À chegada ao pavilhão, os convidados foram recebidos com um par de meias quentes e chocolates.
Camila Vieira, 44 anos, dançava junto aos tambores da Associação Batucada Radical que davam as boas-vindas. Também havia um ‘Mickey', uma ‘Minnie', um Pai Natal, um boneco de neve e uma rena, mas esses despertaram mais a atenção de Renato Filipe (16 meses) e Tiago Alexandre (4 anos).
Na cozinha, Ermelinda Borges, que começou a cozinhar às 10:00, comandava uma "tropa" de cem voluntários, responsáveis por servir 250 quilos de bacalhau, 400 de batatas, 40 de cenouras e 1.500 ovos cozidos, entre outros ingredientes.
As travessas começam a chegar às 64 mesas cerca das 21:00. A expectativa era grande. Havia estreantes e repetentes e até quem fosse para reencontrar velhos conhecidos da rua ou das carrinhas. É Natal no pavilhão CCDTCMP, talvez a única ceia da maioria dos convidados.
"Como é que se vive com 275 euros por mês? Eu vivo numa casa da câmara [no Bairro de Francos] e tenho cabaz [com produtos alimentares] da ANAP [Associação Nacional de Ajuda aos Pobres]. Se não fosse isso, não sei como seria", contava Camila.
Ao lado, o companheiro, Manuel António, que envergava um boné do FC Porto, pôs termo à conversa para avisar: "Hoje é dia de festa. Vimos aqui porque nos divertimos e convivemos e é o melhor jantar de Natal do mundo. Mais nada".
No palco, o Grupo de Fados de Lisboa do Orfeão Universitário do Porto cantava "É uma casa portuguesa, com certeza! É, com certeza, uma casa portuguesa!". Camila não resistiu e voltou a dançar.
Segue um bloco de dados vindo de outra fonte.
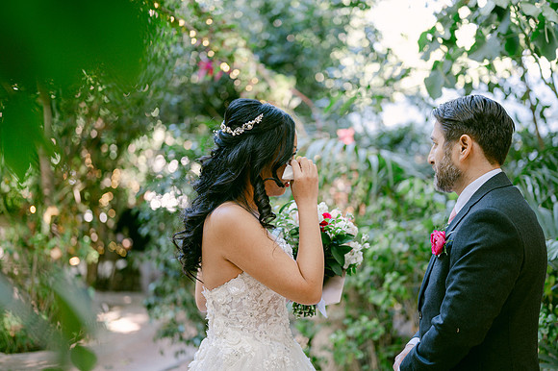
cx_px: 279
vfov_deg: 27.0
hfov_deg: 39.6
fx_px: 775
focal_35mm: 50
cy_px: 186
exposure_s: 1/125
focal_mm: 50
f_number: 1.8
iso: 250
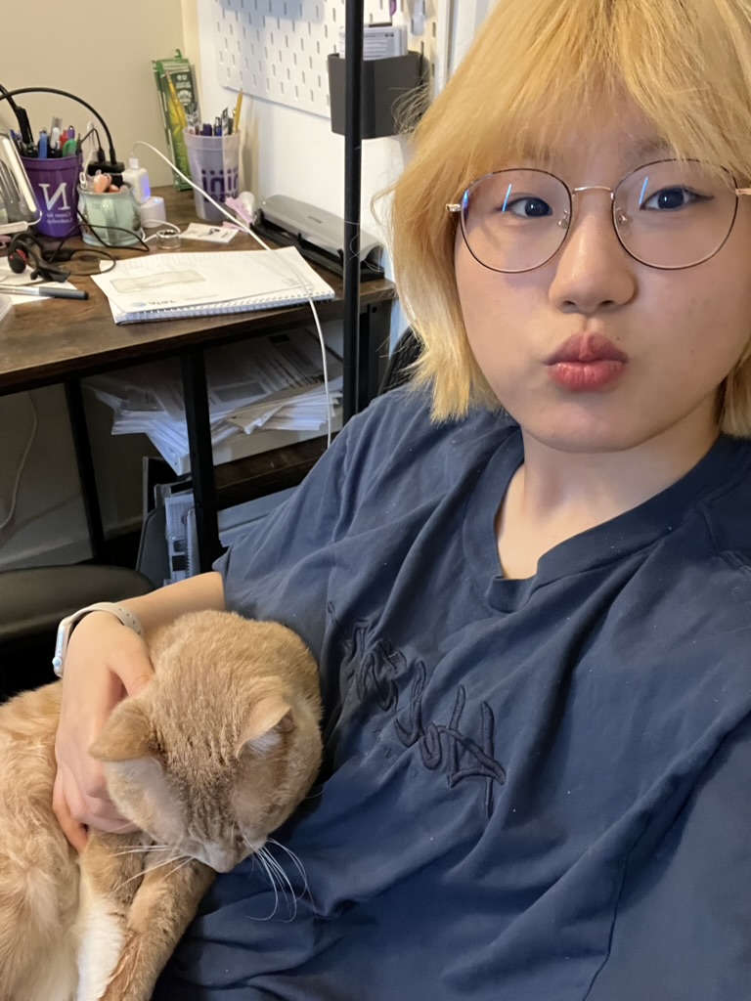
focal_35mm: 30
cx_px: 376
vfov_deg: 60.0
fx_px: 868
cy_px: 500
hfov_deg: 46.8
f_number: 2.2
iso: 640
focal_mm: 2.71
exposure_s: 1/30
Ainda dançou ao som da Tuna Universitária do Porto, do cantor Paulo Costa e da banda Cleto.
"Esta é capaz de ser a única refeição quente que muitas destas pessoas têm ao longo da quadra de Natal", referiu José Velho, voluntário do CCDTCMP, instituição que faz este jantar há mais de uma década, repetindo-o quando é possível na Páscoa e nas Vindimas. A conversa é interrompida porque é preciso azeite e alhos e pão nas mesas que acolhem os convidados dos Albergues do Porto.
Por sua vez, Gouveia Santos, presidente do CCDTCMP, explica que o objetivo é, além de "proporcionar uma noite diferente às pessoas, alertar para os problemas sociais graves que importa resolver e minimizar".
"Todos os cidadãos e entidades sociais têm de continuar a intervir para que isto, a pobreza, seja erradicada de vez", diz o dirigente à Lusa, minutos antes de levar ao palco o vereador da Habitação e Coesão Social da câmara do Porto, Fernando Paulo, bem como o bispo do Porto, Manuel Linda. Ambos agradeceram aos voluntários e deixaram mensagens de esperança.
"Que esperança se pode ter com uma reforma de 140 euros e um rendimento mínimo de 20 euros?". É a pergunta de Amali (nome com o qual se identifica e pelo qual prefere ser chamada), que é de Santo Tirso, mas vive num quarto alugado por 170 euros mensais em Vila Nova de Gaia.
"Trabalho seis horas por semana nas limpezas para completar o dinheiro do quarto e tenho cabaz com comida da Legião da Boa Vontade. É a primeira vez que venho a este jantar. É tão especial. Não há vergonha que nos retire a vontade de ser feliz pelo menos uma noite", conta à Lusa.
Ao lado estão os pais de Renato Filipe e Tiago Alexandre, os irmãos que se tinham entretido à chegada com os bonecos e agora desfrutam das pinturas faciais.
Telma, que está desempregada, e António, que trabalha na construção civil, já conheciam esta ceia de Natal e admitem que podiam ter deixado de vir porque, disseram, "a vida já corre melhorzinho, felizmente", mas neste pavilhão encontram a "família da rua", pelo que "é difícil faltar".
"Já não vamos às carrinhas [de entrega de comida nas ruas] há quatro anos, mas estamos aqui porque temos amigos aqui e porque os miúdos assim podem brincar e ver a realidade da vida", conta Telma.
São quase 23:00. Falta servir a aletria e o bolo-rei. Começaram a ser distribuídos os presentes das crianças, há azáfama na cozinha com Ermelinda Borges a prever que a "tropa" só desarme lá para as 02:00 ou 03:00, quando tudo estiver limpo e arrumado.
Camila continua a dançar. A letra da música que a fez saltar da mesa dizia "no conforto pobrezinho do meu lar, há fartura de carinho", um verso que o companheiro Manuel António repete à Lusa, adaptando: "Aqui há fartura e carinho, há de tudo. Hoje é dia de festa e mais nada".